Peabody City Council on Thursday approved a special permit allowing 10 Monroe Realty LLC to build a 12-unit multifamily building at 10-12 Monroe Street, a parcel rezoned to Business Central in June 2023. The permit passed 10-1 after a lengthy public presentation and a string of conditions addressing environmental, design and affordable-housing obligations.
Attorney John Kelty and architect Joe Bettencourt described the proposal as two residential floors above ground-level parking to comply with the site's floodplain constraints. Bettencourt said the building footprint would provide 28 parking spaces on the ground floor (including two ADA spaces) with six units on each residential floor for a total of 12 units; each unit is approximately 1,100 square feet and designed as two-bedroom apartments.
Councilor Peach, who led the discussion for the planning and zoning matters, emphasized that the project has undergone a multi-year review: the parcel was rezoned from R-2 to Business Central in June 2023; the conservation commission issued an order of conditions following peer review on Nov. 27, 2024; and the planning board completed site-plan review on April 3, 2025. The council's approval incorporated numerous conditions from those reviews and added city-level requirements.
The council's conditions include compliance with Robert Langley's March 19, 2025 communication (items 1'11), adherence to the conservation commission's order of conditions, and two permanently affordable units under the city's inclusionary-zoning rules.

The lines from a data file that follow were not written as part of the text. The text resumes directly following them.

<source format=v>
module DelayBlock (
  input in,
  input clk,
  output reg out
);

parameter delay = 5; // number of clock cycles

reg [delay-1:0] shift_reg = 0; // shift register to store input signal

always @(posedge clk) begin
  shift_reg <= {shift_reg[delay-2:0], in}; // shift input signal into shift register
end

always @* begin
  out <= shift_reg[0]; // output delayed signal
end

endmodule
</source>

Councilor Peach's motion also required removal of existing vegetation and fencing on the site, adherence to downtown design standards, and referral of minor future design changes to Community Development for approval.
Councilor McGinn voiced opposition, repeating earlier concerns about permitting residential development in the floodplain and the broader implications of rezoning parcels to BC. "I've been consistently against residential development in the floodplain," McGinn said, and cast the sole no vote. Supporters, including councilors who had worked on revisions and negotiated conditions with neighbors, said the site has been vacant for decades, has environmental remediation requirements (a former tannery site with an Activity and Use Limitation, or AUL), and that the limited scale of 12 units is appropriate.

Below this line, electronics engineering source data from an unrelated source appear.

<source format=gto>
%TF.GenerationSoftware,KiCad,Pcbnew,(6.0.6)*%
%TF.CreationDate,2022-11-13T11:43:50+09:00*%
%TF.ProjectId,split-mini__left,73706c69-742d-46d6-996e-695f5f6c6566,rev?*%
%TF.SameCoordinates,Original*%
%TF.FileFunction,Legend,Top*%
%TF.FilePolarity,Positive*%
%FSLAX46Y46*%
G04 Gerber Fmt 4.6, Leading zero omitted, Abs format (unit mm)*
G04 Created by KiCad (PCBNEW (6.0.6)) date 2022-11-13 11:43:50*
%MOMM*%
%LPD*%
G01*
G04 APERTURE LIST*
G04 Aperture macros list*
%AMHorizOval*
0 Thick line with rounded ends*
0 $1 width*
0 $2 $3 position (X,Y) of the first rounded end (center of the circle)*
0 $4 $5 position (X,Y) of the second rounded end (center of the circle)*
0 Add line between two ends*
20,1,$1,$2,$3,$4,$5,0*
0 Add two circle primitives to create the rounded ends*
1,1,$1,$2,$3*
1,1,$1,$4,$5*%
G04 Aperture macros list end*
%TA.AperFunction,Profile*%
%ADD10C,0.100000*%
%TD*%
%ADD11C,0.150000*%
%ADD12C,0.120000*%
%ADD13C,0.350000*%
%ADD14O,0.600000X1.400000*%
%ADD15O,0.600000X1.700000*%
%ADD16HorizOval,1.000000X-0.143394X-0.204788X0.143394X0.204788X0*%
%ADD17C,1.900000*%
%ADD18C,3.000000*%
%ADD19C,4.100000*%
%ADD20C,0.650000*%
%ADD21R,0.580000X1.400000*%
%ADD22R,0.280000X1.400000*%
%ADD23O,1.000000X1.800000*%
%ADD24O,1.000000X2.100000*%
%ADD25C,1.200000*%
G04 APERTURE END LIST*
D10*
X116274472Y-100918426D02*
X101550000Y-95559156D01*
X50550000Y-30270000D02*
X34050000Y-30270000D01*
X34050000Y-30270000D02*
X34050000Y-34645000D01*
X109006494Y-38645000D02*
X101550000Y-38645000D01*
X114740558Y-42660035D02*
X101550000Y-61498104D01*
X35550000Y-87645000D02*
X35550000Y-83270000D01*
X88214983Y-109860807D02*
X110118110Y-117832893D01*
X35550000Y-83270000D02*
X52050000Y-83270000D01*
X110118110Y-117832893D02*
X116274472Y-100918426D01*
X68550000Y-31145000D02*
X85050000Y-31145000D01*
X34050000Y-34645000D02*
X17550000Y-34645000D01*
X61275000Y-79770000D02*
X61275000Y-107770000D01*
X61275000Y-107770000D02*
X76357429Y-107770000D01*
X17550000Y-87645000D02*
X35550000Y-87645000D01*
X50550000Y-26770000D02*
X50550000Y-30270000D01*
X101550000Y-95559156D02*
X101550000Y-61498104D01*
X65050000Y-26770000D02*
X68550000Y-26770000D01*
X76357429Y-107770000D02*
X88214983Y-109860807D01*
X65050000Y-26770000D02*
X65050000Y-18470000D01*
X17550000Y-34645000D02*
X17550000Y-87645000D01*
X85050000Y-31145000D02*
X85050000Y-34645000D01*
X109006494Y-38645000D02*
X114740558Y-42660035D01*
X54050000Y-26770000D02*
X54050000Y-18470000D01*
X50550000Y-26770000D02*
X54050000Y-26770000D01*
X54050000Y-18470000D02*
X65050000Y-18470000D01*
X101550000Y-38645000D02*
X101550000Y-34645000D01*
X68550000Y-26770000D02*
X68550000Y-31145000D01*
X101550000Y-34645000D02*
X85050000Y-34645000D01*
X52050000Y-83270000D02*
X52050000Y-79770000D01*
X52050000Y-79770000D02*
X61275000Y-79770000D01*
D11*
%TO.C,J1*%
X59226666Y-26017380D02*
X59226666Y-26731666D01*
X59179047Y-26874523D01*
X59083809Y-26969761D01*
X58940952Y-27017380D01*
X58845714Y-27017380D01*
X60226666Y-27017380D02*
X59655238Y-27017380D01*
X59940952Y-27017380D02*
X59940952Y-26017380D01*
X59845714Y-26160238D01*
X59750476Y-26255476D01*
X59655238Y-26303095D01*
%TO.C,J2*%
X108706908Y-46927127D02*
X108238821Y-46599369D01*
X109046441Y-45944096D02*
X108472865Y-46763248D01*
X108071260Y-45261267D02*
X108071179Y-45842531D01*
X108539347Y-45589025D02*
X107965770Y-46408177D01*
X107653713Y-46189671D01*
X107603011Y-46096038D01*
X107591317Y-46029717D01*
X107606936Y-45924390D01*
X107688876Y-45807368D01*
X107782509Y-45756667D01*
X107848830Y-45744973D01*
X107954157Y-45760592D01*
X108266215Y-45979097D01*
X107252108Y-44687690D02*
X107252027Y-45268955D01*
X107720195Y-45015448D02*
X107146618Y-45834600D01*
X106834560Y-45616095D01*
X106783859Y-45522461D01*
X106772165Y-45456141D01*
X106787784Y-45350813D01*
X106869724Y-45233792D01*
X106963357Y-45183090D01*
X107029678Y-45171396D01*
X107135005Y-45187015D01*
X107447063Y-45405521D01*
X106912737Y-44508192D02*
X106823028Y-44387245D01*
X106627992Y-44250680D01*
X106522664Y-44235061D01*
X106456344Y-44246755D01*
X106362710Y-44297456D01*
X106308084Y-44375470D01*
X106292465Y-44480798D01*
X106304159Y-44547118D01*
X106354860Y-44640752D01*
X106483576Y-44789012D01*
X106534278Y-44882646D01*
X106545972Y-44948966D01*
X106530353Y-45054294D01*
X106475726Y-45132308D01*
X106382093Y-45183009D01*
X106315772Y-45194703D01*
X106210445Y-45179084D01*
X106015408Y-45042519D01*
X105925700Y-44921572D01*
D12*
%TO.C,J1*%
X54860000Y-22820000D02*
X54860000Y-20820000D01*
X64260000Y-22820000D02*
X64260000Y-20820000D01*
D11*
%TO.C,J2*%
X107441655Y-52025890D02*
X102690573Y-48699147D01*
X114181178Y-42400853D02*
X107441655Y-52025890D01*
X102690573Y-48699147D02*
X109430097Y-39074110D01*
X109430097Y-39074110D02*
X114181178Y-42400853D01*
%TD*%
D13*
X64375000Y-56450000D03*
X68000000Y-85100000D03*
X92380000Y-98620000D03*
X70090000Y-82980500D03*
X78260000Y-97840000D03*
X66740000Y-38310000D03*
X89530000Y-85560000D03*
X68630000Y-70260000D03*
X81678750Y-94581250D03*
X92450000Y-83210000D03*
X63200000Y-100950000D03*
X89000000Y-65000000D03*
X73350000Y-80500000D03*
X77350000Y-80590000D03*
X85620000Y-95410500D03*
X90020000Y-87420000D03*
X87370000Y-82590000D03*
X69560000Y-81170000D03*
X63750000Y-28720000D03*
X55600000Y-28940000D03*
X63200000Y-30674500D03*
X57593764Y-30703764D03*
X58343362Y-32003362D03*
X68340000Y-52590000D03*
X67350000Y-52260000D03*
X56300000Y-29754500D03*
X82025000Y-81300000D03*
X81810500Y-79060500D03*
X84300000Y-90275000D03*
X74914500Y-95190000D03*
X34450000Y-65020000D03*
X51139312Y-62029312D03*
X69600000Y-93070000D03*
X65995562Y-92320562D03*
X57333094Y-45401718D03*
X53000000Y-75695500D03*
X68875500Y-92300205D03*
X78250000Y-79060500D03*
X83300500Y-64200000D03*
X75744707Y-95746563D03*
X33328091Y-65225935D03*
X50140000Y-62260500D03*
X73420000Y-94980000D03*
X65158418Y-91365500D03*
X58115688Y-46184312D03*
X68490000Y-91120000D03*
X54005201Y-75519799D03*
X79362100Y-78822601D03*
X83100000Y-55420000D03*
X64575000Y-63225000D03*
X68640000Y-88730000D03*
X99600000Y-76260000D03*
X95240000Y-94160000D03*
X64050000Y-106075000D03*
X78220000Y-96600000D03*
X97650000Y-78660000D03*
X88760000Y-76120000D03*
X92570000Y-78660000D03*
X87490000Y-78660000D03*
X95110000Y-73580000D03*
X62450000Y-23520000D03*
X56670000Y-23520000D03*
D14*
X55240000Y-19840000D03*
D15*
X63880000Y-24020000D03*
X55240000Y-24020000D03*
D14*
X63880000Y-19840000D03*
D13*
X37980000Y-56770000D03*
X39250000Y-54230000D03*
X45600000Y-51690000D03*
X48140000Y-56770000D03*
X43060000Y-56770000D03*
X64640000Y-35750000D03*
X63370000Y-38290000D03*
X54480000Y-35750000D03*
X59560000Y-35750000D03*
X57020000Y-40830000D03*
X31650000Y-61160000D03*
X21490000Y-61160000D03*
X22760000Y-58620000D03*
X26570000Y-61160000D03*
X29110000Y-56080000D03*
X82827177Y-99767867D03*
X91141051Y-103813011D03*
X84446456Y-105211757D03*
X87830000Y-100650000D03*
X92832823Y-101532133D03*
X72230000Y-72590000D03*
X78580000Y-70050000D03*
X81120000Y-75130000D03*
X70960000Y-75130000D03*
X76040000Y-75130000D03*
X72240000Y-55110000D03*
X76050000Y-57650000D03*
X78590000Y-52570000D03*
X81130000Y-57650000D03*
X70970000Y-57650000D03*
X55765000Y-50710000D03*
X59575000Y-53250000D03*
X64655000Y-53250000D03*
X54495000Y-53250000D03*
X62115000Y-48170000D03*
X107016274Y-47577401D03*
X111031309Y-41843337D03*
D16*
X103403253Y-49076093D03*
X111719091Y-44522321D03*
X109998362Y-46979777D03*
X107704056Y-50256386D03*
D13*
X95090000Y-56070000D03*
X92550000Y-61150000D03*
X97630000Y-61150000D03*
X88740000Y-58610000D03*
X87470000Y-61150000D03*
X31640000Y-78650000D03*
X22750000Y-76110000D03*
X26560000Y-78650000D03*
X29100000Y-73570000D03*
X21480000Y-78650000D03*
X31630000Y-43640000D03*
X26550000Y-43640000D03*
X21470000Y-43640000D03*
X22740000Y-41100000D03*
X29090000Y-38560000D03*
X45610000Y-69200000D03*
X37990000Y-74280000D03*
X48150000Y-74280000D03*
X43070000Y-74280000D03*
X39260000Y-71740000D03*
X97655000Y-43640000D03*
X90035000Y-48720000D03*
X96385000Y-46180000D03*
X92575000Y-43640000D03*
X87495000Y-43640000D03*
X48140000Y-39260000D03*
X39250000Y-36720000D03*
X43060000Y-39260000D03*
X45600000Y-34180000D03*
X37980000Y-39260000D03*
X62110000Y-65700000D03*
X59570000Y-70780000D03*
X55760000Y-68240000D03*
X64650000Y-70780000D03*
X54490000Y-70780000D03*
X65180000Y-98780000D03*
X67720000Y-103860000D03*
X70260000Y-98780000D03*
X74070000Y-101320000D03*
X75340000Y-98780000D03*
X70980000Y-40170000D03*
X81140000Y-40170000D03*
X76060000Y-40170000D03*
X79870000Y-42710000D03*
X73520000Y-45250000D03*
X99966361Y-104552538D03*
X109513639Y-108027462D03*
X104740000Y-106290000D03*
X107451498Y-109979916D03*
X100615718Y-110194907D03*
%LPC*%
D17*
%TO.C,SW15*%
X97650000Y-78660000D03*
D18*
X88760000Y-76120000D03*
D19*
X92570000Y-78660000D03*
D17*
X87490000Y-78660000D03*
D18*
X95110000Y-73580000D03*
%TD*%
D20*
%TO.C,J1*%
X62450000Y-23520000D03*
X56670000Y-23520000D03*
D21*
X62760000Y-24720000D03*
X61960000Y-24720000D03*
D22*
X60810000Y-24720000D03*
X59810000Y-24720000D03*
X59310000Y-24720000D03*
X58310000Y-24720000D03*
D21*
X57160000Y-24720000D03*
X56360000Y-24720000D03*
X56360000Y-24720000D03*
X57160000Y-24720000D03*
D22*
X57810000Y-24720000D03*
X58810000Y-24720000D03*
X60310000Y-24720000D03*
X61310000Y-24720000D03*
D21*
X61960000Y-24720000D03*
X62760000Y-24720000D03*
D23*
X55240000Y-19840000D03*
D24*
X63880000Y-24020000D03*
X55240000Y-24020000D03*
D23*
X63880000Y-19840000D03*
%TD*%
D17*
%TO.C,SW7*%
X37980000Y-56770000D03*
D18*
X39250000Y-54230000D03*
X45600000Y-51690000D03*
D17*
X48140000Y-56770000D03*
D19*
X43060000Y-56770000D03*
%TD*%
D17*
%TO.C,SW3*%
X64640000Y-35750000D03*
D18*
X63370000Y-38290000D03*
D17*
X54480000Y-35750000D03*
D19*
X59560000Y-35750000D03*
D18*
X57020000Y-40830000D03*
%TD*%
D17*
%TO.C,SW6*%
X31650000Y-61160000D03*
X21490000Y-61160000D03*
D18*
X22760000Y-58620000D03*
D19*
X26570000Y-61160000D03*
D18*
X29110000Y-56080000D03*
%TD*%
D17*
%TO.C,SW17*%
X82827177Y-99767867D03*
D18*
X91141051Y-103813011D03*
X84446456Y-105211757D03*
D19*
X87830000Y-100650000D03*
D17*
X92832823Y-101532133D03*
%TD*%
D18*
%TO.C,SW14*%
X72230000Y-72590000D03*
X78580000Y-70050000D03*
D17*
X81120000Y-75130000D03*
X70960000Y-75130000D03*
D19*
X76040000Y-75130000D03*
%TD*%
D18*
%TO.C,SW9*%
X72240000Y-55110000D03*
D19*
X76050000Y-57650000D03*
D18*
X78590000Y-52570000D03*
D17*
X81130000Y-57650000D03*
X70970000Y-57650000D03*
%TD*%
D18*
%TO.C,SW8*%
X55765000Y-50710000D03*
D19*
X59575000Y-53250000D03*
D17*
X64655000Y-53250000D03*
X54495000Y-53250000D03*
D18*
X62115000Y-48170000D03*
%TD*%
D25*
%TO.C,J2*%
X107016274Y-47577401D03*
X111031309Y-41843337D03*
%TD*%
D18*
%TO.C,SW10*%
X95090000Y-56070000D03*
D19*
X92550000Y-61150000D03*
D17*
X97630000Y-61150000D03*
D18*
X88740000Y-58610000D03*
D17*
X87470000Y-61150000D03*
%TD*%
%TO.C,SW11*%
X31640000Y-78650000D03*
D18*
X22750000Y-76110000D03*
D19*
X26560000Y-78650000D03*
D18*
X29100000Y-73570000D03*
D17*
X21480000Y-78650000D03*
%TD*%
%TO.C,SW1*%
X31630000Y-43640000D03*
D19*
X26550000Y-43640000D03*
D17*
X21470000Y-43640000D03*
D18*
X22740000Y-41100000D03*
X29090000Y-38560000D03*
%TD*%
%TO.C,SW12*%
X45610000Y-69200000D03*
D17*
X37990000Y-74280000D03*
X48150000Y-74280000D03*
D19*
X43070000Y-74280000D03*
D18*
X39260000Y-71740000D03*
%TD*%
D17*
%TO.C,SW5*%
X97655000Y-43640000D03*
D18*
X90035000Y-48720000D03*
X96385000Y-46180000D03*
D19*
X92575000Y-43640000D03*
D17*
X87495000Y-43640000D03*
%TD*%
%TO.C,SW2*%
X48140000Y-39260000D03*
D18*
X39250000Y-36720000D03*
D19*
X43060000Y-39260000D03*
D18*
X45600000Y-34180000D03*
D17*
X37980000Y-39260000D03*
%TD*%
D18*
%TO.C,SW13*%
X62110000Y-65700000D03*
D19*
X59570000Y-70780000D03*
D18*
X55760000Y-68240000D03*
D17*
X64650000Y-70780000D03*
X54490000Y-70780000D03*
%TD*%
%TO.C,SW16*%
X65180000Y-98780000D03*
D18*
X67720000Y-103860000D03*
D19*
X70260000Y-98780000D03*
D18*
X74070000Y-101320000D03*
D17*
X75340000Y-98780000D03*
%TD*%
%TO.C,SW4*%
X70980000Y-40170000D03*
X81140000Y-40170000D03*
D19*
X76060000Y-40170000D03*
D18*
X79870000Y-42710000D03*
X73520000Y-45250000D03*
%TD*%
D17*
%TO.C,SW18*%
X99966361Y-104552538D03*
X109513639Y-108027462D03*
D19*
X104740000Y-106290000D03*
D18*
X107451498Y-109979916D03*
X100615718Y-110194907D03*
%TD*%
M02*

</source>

The council required the project to retain a licensed site professional (LSP) during construction to certify compliance with the AUL and required that groundwater and remediation steps follow the conservation and health-department protocols. The motion carried by roll call, 10 in favor and 1 opposed.
The council recorded that some environmental remediation work must follow the AUL prepared by consultants and that Arcadia had provided recommendations; the council included a condition that the applicant retain an LSP during construction to ensure AUL compliance.